Here, this reminded me so much of Franti from the book Cuore, the only thing from that book imposed on me that, I believe for many others, at least for Umberto Eco for sure, really stuck, that rogue who smiled. And that fooling around with the Frankenstrat was the propeller that pushed the fondness for Eddie so high.
Because, behind and far beyond that fooling around, at the bottom, there's the consuming passion of a young Dutch boy who, not even a teenager, lands in the United States and doesn't find it so easy to fit in and then spends his days at home, in the bedroom, tinkering with the guitar gifted by his parents, and then in the shop of another passionate one like him, one Wayne Charvel, and then picking up guitars around, dismantling and reassembling them to his image and likeness, until bringing the Frankenstrat to life.
And then that thing Eddie says at one point: «Certainly, the fact that I never took guitar lessons was important: I didn’t know what was right and what was wrong, I had no idea there were rules. I just knew what I liked, what I wanted to hold in my hand, and what sounds I wanted to hear.».
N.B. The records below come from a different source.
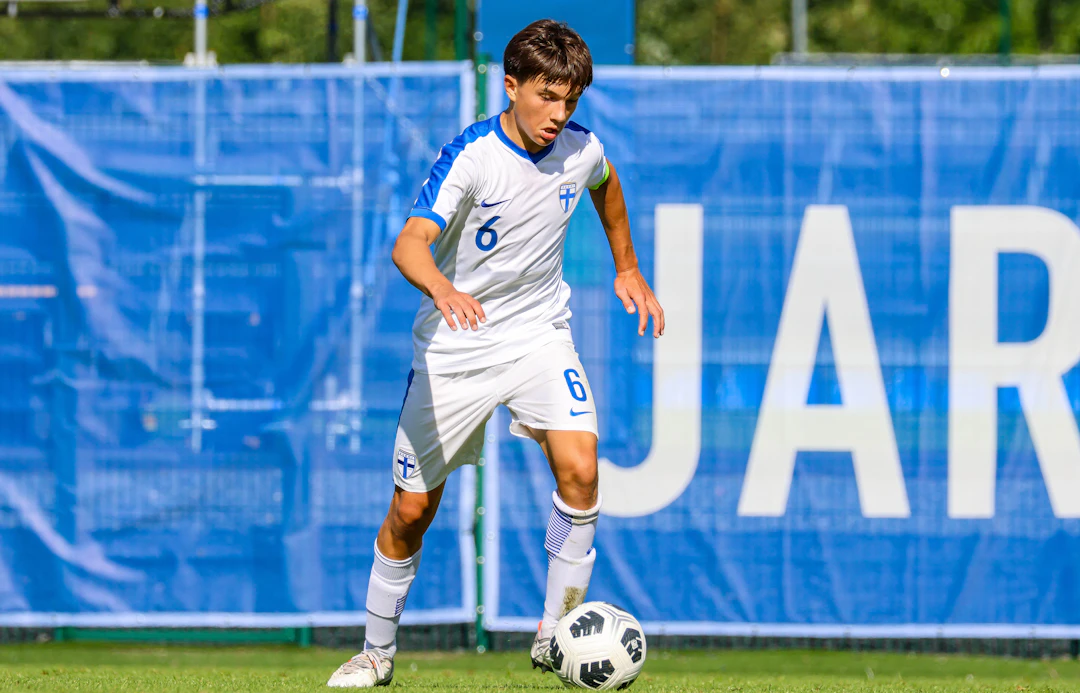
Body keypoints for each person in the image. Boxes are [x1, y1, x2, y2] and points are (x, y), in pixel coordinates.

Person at [327, 18, 664, 688]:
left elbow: (606, 184)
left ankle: (555, 629)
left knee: (581, 465)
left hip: (540, 332)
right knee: (411, 511)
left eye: (570, 100)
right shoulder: (473, 155)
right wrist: (443, 286)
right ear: (512, 86)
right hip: (458, 343)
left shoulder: (582, 148)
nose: (559, 113)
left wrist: (627, 266)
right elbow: (408, 244)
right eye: (547, 96)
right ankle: (375, 651)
Beautiful, regardless of any consideration of the music he plays.
Here, you find many stories like that of Eddie Van Halen in the 12 chapters of «Play It Loud. An Epic History of the Style, Sound, and Revolution of the Electric Guitar.», from the less known ones, from George Beauchamp to Charlie Christian, from Les Paul – the one who tied his name to Gibson and the Clash mentioning him in «All the Young Punks» – to Chet Atkins, from George Gruhn to Paul Reed Smith, to the ones that more or less everyone knows in their broad lines, from Jimi Hendrix to Pete Townshend, from Jimmy Page to John Lennon and George Harrison, from Fender to Gibson to Rickenbacker.
And the most beautiful thing about this book is that, behind the story of a guitar, which in essence is just an inanimate object, as much as it may rise to the rank of a work of art, there always comes out the story of one or many people, those who dreamed the guitar and those who built the guitar giving body to the dream; and this, the two authors, Brad Tolinski and Alan Di Perna, make it stand out excellently.
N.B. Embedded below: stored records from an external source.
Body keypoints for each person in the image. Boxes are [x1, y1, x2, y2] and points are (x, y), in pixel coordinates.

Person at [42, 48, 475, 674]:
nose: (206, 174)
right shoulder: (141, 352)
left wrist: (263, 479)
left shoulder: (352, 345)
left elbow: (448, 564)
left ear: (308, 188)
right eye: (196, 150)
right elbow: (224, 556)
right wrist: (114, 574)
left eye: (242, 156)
And then it seems right to close with the words of George Gruhn, one who tore the guitar away from a life spent studying reptiles: «I don’t foresee retiring. How can you retire from a hobby?».
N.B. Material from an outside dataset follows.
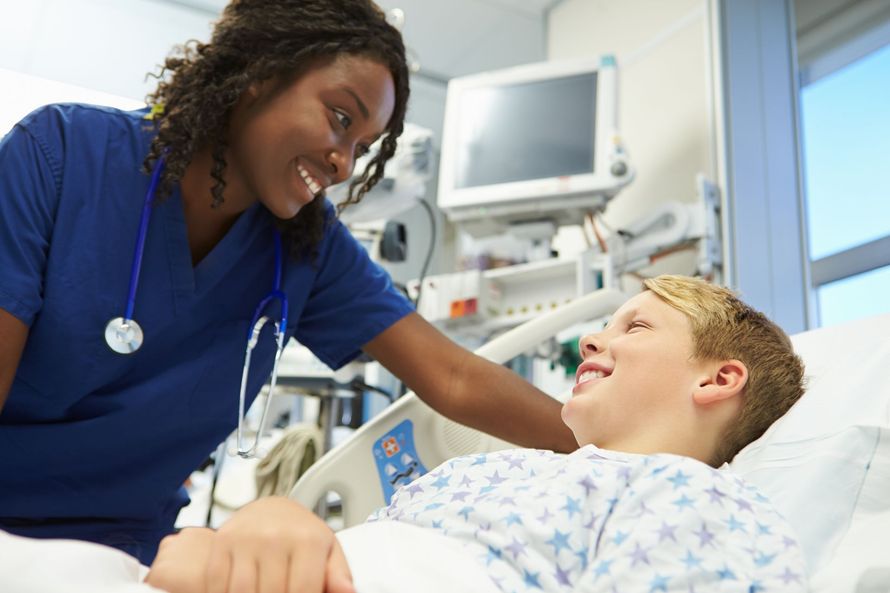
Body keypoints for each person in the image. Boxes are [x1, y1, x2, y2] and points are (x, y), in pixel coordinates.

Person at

Just two things, before finishing it once and for all.
The first is that, when I wrote that it's a “very agile” book, in reality, it’s just under 400 pages, but they literally fly by at the speed of light, and are packed with curiosities and anecdotes, like the surreal discussion between Jimi Hendrix and Pete Townshend on who should perform first at a certain rock festival.
The second is that I highly recommend this book to everyone, regardless of knowledge of the matter, whether one vaguely knows what shape an electric guitar is or, like me, is barely able to change a string or like Ingwi Malmstin can play 10,000 scales in 23 seconds flat, because I say and say again that without the electric guitar there is no rock 'n' roll.